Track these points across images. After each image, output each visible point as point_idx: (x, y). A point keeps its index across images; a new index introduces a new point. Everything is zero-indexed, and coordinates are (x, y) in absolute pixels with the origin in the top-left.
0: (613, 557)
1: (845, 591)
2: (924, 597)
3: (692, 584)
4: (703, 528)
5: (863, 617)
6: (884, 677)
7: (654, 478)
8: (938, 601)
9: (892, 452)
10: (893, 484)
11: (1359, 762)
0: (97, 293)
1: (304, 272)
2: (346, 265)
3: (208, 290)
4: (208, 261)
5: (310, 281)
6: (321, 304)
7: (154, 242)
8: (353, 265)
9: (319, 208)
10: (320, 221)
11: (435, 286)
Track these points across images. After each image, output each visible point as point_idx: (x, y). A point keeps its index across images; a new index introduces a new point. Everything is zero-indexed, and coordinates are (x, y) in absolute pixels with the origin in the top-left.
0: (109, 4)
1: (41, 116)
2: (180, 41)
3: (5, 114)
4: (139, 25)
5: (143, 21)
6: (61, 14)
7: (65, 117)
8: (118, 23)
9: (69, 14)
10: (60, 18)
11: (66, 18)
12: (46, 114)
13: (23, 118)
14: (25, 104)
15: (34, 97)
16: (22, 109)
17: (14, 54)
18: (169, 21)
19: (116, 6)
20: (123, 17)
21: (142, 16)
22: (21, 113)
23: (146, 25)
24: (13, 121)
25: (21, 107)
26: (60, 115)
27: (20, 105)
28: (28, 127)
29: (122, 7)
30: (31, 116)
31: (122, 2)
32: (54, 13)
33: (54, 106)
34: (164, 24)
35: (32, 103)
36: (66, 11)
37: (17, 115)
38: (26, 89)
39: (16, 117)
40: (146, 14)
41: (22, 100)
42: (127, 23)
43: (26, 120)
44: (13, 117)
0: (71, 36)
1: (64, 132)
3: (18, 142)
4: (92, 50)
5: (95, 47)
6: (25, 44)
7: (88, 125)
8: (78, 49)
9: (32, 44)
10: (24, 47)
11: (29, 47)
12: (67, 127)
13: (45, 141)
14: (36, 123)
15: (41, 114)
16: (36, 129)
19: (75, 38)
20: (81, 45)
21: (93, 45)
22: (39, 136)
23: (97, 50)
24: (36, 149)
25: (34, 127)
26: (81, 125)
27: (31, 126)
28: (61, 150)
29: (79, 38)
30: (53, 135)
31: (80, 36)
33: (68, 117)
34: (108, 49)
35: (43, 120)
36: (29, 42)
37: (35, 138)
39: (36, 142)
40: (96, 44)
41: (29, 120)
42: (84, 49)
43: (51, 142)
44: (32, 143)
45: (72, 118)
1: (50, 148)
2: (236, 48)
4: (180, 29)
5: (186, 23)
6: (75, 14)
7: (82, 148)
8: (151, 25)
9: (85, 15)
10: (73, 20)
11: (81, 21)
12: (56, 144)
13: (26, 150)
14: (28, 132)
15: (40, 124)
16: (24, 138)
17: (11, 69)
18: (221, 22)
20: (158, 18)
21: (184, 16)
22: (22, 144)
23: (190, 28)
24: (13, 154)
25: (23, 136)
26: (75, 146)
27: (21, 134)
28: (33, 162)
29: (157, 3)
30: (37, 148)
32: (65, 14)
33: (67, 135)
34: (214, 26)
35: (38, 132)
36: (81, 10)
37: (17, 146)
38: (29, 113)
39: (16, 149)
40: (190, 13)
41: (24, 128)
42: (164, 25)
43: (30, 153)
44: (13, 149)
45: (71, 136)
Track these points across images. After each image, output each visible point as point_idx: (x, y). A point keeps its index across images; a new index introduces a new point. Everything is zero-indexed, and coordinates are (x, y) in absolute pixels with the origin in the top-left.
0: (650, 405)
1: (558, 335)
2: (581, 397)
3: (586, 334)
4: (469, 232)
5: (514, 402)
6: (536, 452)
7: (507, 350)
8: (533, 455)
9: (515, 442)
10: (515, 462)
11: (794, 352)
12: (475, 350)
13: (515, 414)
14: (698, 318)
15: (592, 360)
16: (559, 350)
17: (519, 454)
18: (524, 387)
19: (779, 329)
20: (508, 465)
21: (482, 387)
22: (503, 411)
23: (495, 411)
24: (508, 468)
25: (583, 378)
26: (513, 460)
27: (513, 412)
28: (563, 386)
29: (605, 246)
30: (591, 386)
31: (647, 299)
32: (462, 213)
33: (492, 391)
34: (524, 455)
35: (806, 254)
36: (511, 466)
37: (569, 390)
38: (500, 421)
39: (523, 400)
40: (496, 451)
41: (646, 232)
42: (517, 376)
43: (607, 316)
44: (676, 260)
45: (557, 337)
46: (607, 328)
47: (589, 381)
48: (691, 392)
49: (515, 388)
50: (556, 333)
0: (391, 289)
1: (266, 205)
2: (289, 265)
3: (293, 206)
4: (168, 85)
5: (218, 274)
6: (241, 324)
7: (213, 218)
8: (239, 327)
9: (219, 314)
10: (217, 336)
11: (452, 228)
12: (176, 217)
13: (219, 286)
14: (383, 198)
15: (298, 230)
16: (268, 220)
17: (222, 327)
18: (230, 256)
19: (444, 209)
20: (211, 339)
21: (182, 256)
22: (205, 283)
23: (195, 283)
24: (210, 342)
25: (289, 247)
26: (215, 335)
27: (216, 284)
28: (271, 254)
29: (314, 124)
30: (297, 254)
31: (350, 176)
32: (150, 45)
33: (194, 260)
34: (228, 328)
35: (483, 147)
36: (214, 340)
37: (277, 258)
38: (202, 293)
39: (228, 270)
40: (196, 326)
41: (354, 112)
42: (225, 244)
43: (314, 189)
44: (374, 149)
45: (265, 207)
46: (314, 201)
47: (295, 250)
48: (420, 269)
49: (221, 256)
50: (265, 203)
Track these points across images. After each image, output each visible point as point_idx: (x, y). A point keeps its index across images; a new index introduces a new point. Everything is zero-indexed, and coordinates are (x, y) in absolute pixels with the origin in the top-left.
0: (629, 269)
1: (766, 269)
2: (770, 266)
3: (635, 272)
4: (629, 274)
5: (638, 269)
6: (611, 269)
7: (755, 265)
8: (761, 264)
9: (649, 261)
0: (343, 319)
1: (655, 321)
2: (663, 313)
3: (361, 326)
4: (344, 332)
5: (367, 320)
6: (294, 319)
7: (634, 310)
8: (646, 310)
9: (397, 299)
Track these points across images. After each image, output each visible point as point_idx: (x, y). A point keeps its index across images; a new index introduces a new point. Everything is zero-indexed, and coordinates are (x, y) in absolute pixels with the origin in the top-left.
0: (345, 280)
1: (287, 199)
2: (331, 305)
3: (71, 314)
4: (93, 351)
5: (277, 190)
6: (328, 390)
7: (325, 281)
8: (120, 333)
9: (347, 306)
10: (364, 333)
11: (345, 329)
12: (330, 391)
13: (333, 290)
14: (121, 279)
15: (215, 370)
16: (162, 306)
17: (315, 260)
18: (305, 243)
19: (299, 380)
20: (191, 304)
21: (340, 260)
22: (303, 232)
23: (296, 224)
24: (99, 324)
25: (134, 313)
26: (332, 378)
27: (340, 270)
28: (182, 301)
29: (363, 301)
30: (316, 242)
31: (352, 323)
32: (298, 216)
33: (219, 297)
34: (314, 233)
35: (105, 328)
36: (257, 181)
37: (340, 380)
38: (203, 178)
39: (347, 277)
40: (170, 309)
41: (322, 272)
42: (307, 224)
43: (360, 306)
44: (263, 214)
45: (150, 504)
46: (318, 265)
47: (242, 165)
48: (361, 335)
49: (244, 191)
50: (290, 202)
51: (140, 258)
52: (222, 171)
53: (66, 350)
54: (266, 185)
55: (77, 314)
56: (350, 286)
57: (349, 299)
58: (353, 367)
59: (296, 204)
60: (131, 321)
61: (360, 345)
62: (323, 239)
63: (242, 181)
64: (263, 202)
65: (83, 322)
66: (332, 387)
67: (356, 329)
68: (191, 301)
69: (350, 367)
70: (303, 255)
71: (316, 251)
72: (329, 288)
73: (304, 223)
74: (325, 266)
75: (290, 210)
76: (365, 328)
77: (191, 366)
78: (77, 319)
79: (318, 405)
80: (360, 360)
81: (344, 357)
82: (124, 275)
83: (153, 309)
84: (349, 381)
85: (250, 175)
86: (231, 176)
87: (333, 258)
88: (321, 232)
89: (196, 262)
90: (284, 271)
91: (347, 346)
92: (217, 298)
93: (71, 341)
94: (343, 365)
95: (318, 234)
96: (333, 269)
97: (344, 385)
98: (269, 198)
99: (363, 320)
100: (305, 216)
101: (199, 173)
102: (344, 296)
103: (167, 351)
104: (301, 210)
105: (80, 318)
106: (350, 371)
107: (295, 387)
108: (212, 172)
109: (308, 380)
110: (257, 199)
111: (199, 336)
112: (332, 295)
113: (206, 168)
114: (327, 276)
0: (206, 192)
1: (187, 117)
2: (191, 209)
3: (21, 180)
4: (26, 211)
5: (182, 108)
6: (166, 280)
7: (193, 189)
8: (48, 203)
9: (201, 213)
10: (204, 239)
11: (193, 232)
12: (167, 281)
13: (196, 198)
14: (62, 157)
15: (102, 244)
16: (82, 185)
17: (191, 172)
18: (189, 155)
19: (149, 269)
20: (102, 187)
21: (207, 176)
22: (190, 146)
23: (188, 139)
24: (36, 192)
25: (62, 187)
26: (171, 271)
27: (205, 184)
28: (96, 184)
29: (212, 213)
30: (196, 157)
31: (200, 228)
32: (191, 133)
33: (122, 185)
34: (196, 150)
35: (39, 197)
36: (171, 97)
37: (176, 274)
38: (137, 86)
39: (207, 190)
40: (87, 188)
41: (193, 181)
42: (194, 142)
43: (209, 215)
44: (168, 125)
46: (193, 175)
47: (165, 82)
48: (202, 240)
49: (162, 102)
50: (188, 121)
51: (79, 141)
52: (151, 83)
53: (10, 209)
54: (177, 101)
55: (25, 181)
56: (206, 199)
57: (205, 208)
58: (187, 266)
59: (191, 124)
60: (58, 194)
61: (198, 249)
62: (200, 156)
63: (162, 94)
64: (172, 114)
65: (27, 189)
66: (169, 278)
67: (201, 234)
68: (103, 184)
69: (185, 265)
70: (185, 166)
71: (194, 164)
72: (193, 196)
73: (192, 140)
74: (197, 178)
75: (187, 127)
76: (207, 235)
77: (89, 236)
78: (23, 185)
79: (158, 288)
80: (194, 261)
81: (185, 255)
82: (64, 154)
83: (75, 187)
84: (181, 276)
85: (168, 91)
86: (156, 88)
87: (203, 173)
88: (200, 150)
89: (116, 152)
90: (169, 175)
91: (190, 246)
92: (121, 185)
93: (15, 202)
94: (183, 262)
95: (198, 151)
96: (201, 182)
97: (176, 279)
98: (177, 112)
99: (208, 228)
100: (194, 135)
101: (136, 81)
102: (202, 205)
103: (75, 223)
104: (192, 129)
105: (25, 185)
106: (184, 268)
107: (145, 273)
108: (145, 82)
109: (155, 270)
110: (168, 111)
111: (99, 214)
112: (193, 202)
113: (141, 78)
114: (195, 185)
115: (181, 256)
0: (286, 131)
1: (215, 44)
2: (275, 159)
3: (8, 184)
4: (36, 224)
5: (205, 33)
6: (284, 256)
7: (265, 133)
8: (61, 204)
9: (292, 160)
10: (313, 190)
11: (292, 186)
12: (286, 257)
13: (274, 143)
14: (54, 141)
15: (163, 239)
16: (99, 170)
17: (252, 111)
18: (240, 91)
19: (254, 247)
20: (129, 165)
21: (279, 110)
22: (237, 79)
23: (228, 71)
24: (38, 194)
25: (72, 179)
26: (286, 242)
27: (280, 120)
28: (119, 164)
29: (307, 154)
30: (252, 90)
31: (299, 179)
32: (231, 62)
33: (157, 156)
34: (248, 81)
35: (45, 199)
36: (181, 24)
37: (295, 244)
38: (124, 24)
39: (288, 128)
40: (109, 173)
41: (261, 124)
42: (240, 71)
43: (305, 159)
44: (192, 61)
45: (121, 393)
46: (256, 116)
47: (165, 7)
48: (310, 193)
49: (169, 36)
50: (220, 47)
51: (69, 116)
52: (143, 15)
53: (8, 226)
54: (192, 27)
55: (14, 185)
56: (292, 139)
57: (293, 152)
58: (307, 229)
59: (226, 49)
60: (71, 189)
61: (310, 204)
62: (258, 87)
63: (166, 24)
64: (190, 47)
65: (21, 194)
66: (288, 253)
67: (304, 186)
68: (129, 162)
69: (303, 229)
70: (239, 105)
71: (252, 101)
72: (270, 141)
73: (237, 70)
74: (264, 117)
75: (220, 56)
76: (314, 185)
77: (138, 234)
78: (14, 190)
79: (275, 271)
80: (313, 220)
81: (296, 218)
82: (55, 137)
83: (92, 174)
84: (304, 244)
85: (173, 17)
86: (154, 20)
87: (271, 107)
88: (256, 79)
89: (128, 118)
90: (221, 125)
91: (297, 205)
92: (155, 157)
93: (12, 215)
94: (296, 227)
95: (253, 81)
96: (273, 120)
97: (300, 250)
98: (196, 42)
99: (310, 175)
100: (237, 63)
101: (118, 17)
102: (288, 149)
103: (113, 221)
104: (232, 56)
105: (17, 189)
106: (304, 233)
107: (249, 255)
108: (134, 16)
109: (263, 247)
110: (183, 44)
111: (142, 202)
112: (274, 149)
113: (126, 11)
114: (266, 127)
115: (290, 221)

━━━━━━━━━━━━━━━━━━━━━━━━━━━━━━

Please give back exactly the lines of this listing beginning at the line with "7: (325, 281)" and ending with the line with "113: (206, 168)", both included, and nothing else.

*ANSWER SECTION*:
7: (325, 281)
8: (120, 333)
9: (347, 306)
10: (364, 333)
11: (345, 329)
12: (330, 391)
13: (333, 290)
14: (121, 279)
15: (215, 370)
16: (162, 306)
17: (315, 260)
18: (305, 243)
19: (299, 380)
20: (191, 304)
21: (340, 260)
22: (303, 232)
23: (296, 224)
24: (99, 324)
25: (134, 313)
26: (332, 378)
27: (340, 270)
28: (182, 301)
29: (363, 301)
30: (316, 242)
31: (352, 323)
32: (298, 216)
33: (219, 297)
34: (314, 233)
35: (105, 328)
36: (257, 181)
37: (340, 380)
38: (203, 178)
39: (347, 277)
40: (170, 309)
41: (322, 272)
42: (307, 224)
43: (360, 306)
44: (263, 214)
45: (150, 504)
46: (318, 265)
47: (242, 165)
48: (361, 335)
49: (244, 191)
50: (290, 202)
51: (140, 258)
52: (222, 171)
53: (66, 350)
54: (266, 185)
55: (77, 314)
56: (350, 286)
57: (349, 299)
58: (353, 367)
59: (296, 204)
60: (131, 321)
61: (360, 345)
62: (323, 239)
63: (242, 181)
64: (263, 202)
65: (83, 322)
66: (332, 387)
67: (356, 329)
68: (191, 301)
69: (350, 367)
70: (303, 255)
71: (316, 251)
72: (329, 288)
73: (304, 223)
74: (325, 266)
75: (290, 210)
76: (365, 328)
77: (191, 366)
78: (77, 319)
79: (318, 405)
80: (360, 360)
81: (344, 357)
82: (124, 275)
83: (153, 309)
84: (349, 381)
85: (250, 175)
86: (231, 176)
87: (333, 258)
88: (321, 232)
89: (196, 262)
90: (284, 271)
91: (347, 346)
92: (217, 298)
93: (71, 341)
94: (343, 365)
95: (318, 234)
96: (333, 269)
97: (344, 385)
98: (269, 198)
99: (363, 320)
100: (305, 216)
101: (199, 173)
102: (344, 296)
103: (167, 351)
104: (301, 210)
105: (80, 318)
106: (350, 371)
107: (295, 387)
108: (212, 172)
109: (308, 380)
110: (257, 199)
111: (199, 336)
112: (332, 295)
113: (206, 168)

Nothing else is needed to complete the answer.